### Given data
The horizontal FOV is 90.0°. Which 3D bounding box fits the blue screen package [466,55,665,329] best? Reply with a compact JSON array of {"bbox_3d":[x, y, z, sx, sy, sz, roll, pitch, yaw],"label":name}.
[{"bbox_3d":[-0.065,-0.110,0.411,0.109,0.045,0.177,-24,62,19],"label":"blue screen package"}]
...
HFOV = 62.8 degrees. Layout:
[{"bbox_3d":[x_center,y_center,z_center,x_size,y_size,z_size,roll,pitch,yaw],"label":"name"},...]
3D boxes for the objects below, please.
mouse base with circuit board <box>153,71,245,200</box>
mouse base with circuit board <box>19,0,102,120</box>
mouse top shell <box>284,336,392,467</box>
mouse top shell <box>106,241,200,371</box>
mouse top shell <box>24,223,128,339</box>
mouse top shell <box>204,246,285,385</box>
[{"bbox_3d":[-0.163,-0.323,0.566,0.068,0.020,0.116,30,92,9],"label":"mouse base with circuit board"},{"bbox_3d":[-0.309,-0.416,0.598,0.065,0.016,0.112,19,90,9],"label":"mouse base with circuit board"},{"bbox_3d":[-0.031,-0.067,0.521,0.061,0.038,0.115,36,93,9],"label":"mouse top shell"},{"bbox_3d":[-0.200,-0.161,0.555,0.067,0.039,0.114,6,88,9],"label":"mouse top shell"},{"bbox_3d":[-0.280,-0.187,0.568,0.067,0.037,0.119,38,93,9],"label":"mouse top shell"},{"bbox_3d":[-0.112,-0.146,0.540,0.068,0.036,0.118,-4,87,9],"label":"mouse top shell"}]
--
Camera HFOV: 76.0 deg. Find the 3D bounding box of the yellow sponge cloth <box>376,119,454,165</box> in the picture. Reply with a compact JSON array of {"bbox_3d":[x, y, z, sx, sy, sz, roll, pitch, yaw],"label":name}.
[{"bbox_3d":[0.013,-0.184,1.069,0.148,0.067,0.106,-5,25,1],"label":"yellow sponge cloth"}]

### Work required
Print exactly the lines above from the one with "mouse top shell <box>106,241,200,371</box>" to the one with "mouse top shell <box>24,223,128,339</box>", including both.

### Exercise response
mouse top shell <box>106,241,200,371</box>
mouse top shell <box>24,223,128,339</box>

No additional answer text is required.